An iron dumping experiment was recently conducted by an environmentally concerned group who believe controlled geo-engineering may be the solution to impending science issues. It was conducted without involvement from the scientific community and without proper governance.

I am talking about activist Russ George, the businessman who dumped iron dust off the coast of Canada in July, right?  No, I am talking about the LOHAFEX expedition in 2009, which had 50 scientists and 20 tons of iron sulphate, the idea being to create an algal bloom and suck up some evil carbon. The difference between the two events is negligible but George has gotten a lot more vitriol and condemnation, despite it being no more unscientific, irresponsible or outside international agreements than when Germany did it.

Scientists are rightfully worried that environmental activists are going to take the world's ecology into their own hands.  But why should the public not consider science a world view, when scientists perpetuate that notion? Well-meaning activist scientists in the LOHAFEX group found a loophole in international law and disregarded the rules of 191 signators to the United Nation's Convention on Biological Diversity that put a moratorium on widespread experimentation with the ocean - and yet Germany, one of the signatories, paid for the experiment. George contravened the same law.

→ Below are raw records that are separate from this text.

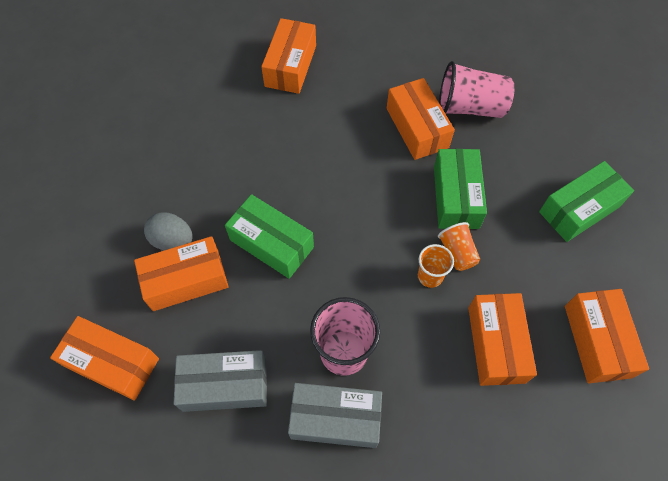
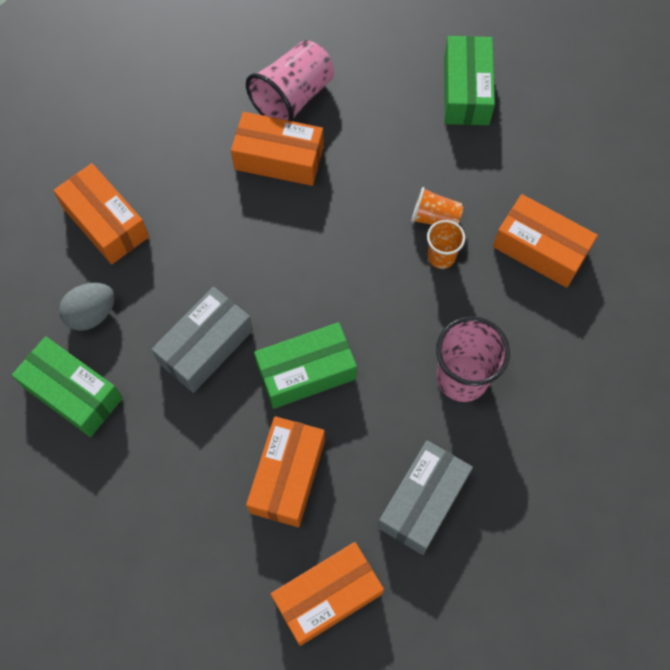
camera: 55 degrees left, 5 degrees up
grey egg [144,212,192,250] -> grey egg moved to [59,283,115,331]
grey box [288,383,382,448] -> grey box moved to [152,287,253,393]
green box [434,149,487,229] -> green box moved to [12,336,123,437]
orange box [565,289,649,383] -> none

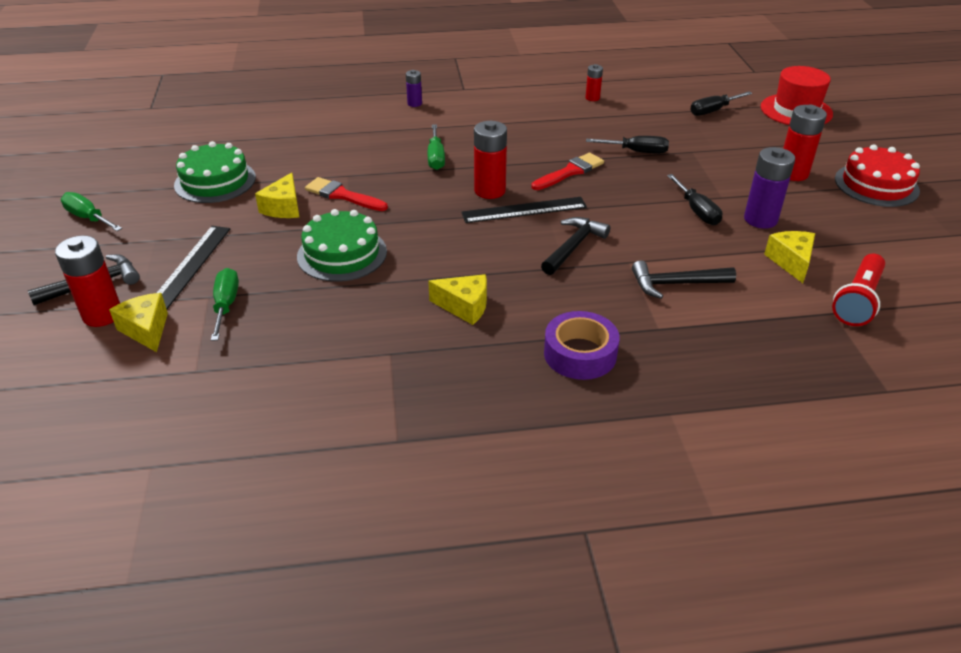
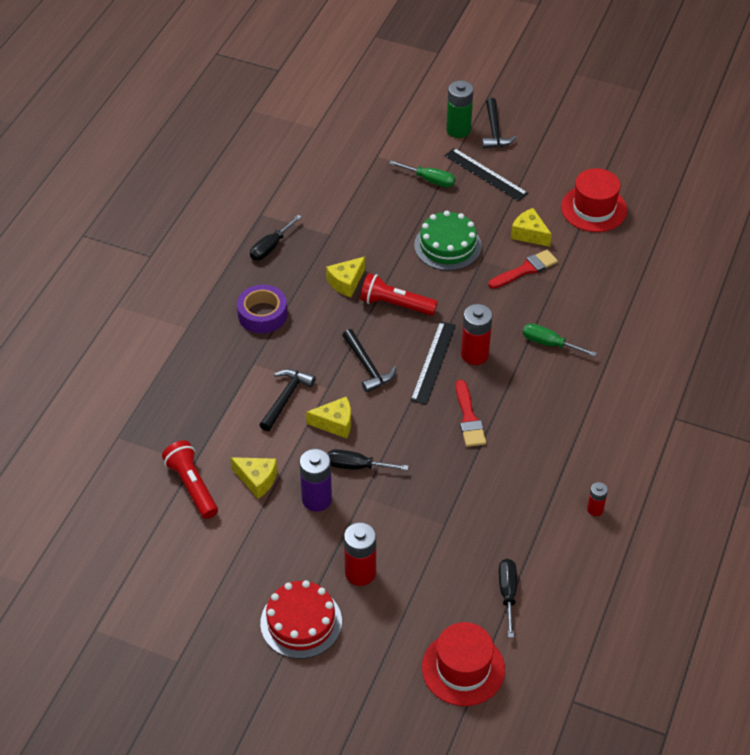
camera: 120 degrees right, 10 degrees up
red battery [55,236,120,327] -> green battery [446,80,474,138]
green screwdriver [61,192,122,231] -> none
yellow cheese [109,293,168,352] -> yellow cheese moved to [306,396,351,439]
green cake [174,141,256,203] -> red hat [561,168,627,232]
purple battery [406,70,422,107] -> none
black screwdriver [586,136,669,154] -> black screwdriver moved to [250,215,302,260]
none -> red flashlight [360,273,438,316]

Yet what happened to the LOHAFEX project participants?  Nothing, it was retroactively sanctioned.  A New York Times piece by Henry Fountain, even carried a quote from the Alfred Wegener Institute for Polar and Marine Research (AWI) in Bremerhaven, Germany, which provided the ship and funding and the chief scientist for LOHAFEX.  Victor Smetacek was quoted as saying, "This kind of behavior is disastrous."

Well, that kind of statement is hypocritical. 

An alarming number of people who insist we should accept the consensus on climate change, and say only politics is preventing action, outright deny the consensus on food science and nuclear power. And they do it with a straight face. How can we expect the public to look at science as a neutral force for the public good rather than a cultural world view when political activist corporations, including those with science in their names, dismiss scientists as being irresponsible and wrong - and very few in science media can find any fault in them?   Scientists who say uncontrolled experiments are a bad idea should also not be in the environment doing them.